**Exercise instructions**
For this exercise, write out each entry below exactly, omitting the images.

◇ ◇ ◇ ◇ ◇

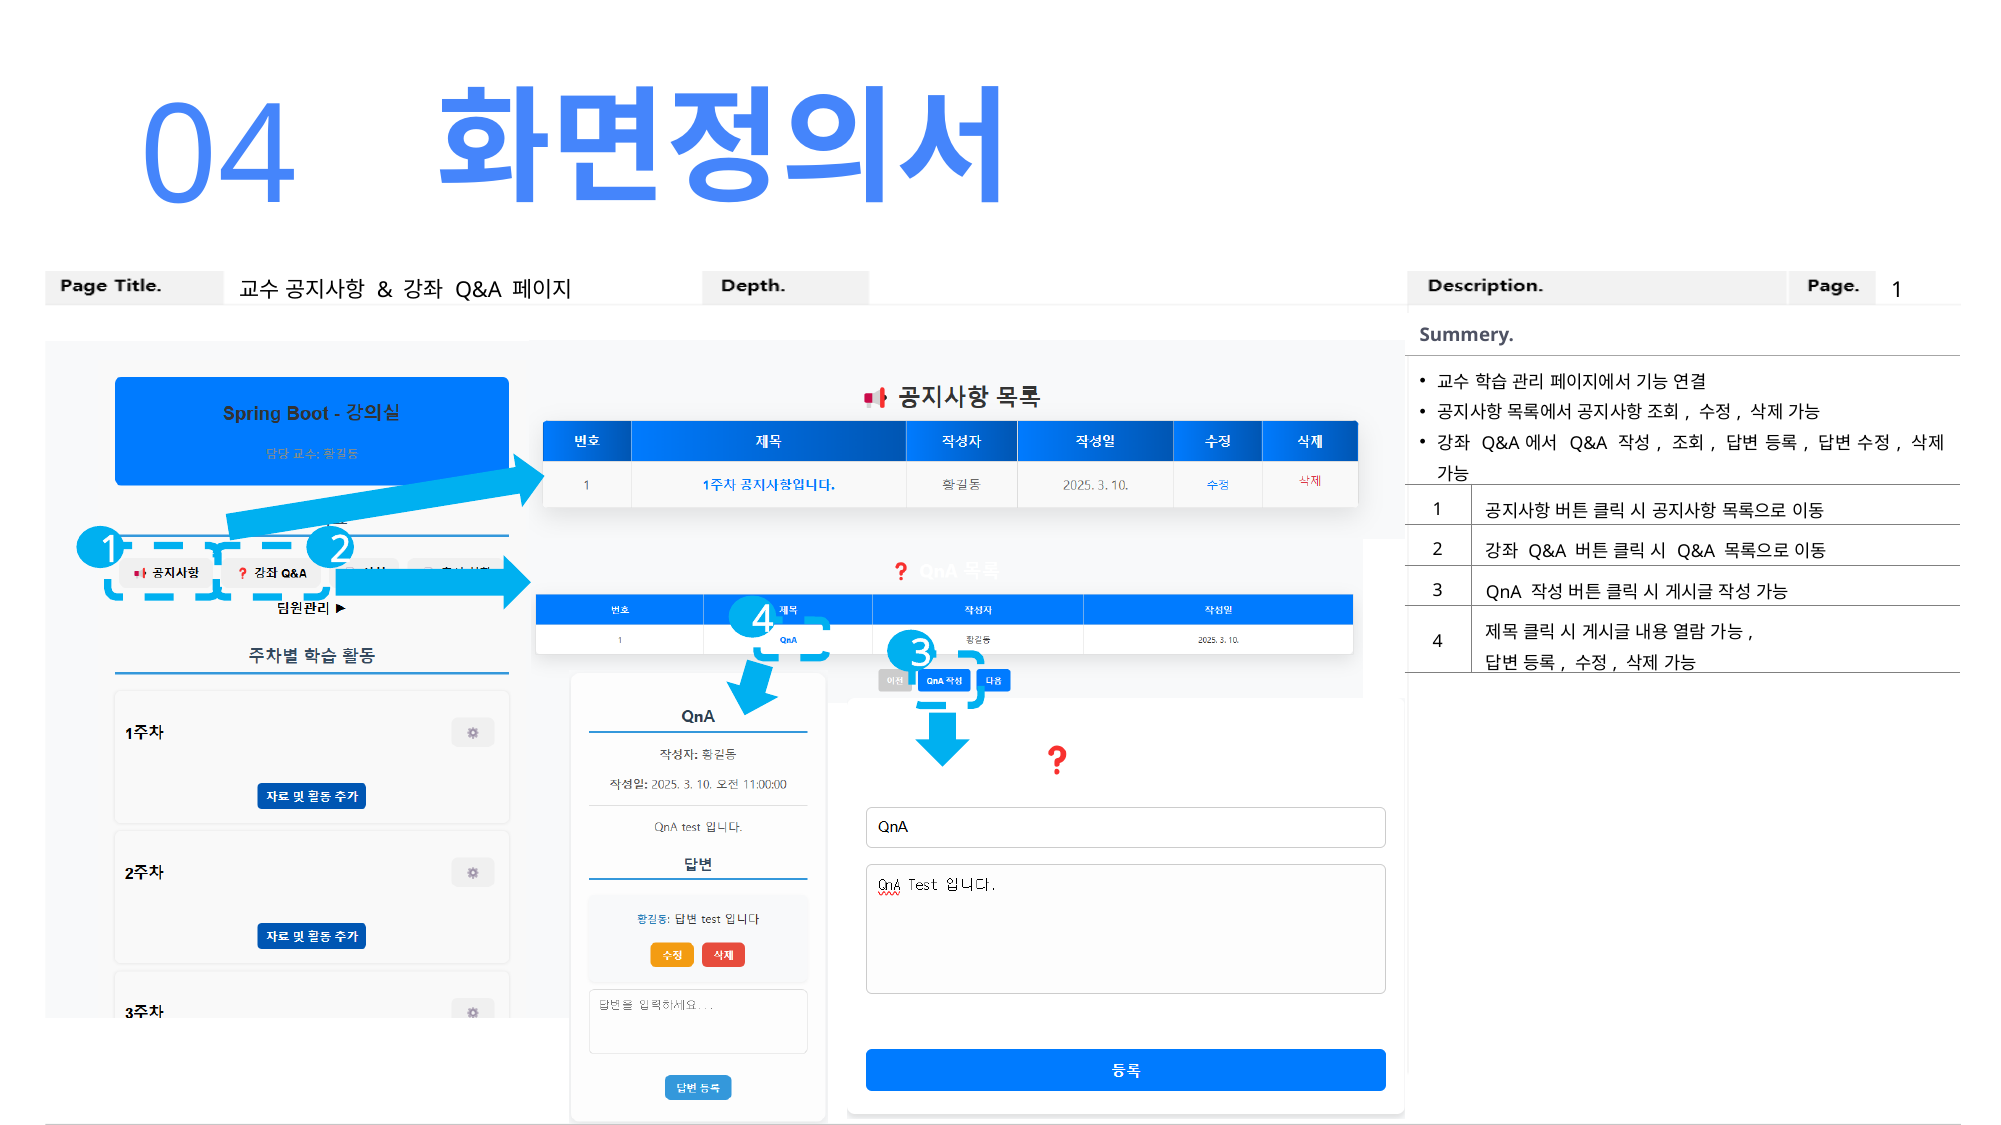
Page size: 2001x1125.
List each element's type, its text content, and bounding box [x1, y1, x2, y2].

table_cell 4 [1405, 606, 1471, 672]
table_cell 강좌 Q&A 버튼 클릭 시 Q&A 목록으로 이동 [1472, 525, 1960, 565]
text_box 1 [1876, 268, 1960, 310]
text_box 교수 공지사항 & 강좌 Q&A 페이지 [225, 268, 699, 310]
table_cell 1 [1405, 485, 1471, 524]
picture [45, 271, 1961, 1125]
text_box 04 [85, 57, 351, 237]
table_header Summery. [1405, 313, 1960, 355]
table_cell 공지사항 버튼 클릭 시 공지사항 목록으로 이동 [1472, 485, 1960, 524]
text_box 화면정의서 [421, 76, 1857, 239]
text_box [44, 311, 1406, 1112]
table_cell 제목 클릭 시 게시글 내용 열람 가능, 답변 등록, 수정, 삭제 가능 [1472, 606, 1960, 672]
table_cell 3 [1405, 566, 1471, 605]
table_cell 2 [1405, 525, 1471, 565]
table_cell QnA 작성 버튼 클릭 시 게시글 작성 가능 [1472, 566, 1960, 605]
table_cell 교수 학습 관리 페이지에서 기능 연결 공지사항 목록에서 공지사항 조회, 수정, 삭제 가능 강좌 Q&A에서 Q&A 작성, 조회, 답변 등록, 답변 수정, 삭제 가능 [1405, 356, 1960, 484]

◇ ◇ ◇ ◇ ◇

**Final answer**
Page size: 2001x1125.
List each element's type, its text content, and bounding box [x1, y1, x2, y2].

table_cell 4 [1405, 606, 1471, 672]
table_cell 강좌 Q&A 버튼 클릭 시 Q&A 목록으로 이동 [1472, 525, 1960, 565]
text_box 1 [1876, 268, 1960, 310]
text_box 교수 공지사항 & 강좌 Q&A 페이지 [225, 268, 699, 310]
table_cell 1 [1405, 485, 1471, 524]
picture [45, 271, 1961, 1125]
text_box 04 [85, 57, 351, 237]
table_header Summery. [1405, 313, 1960, 355]
table_cell 공지사항 버튼 클릭 시 공지사항 목록으로 이동 [1472, 485, 1960, 524]
text_box 화면정의서 [421, 76, 1857, 239]
text_box [44, 311, 1406, 1112]
table_cell 제목 클릭 시 게시글 내용 열람 가능, 답변 등록, 수정, 삭제 가능 [1472, 606, 1960, 672]
table_cell 3 [1405, 566, 1471, 605]
table_cell 2 [1405, 525, 1471, 565]
table_cell QnA 작성 버튼 클릭 시 게시글 작성 가능 [1472, 566, 1960, 605]
table_cell 교수 학습 관리 페이지에서 기능 연결 공지사항 목록에서 공지사항 조회, 수정, 삭제 가능 강좌 Q&A에서 Q&A 작성, 조회, 답변 등록, 답변 수정, 삭제 가능 [1405, 356, 1960, 484]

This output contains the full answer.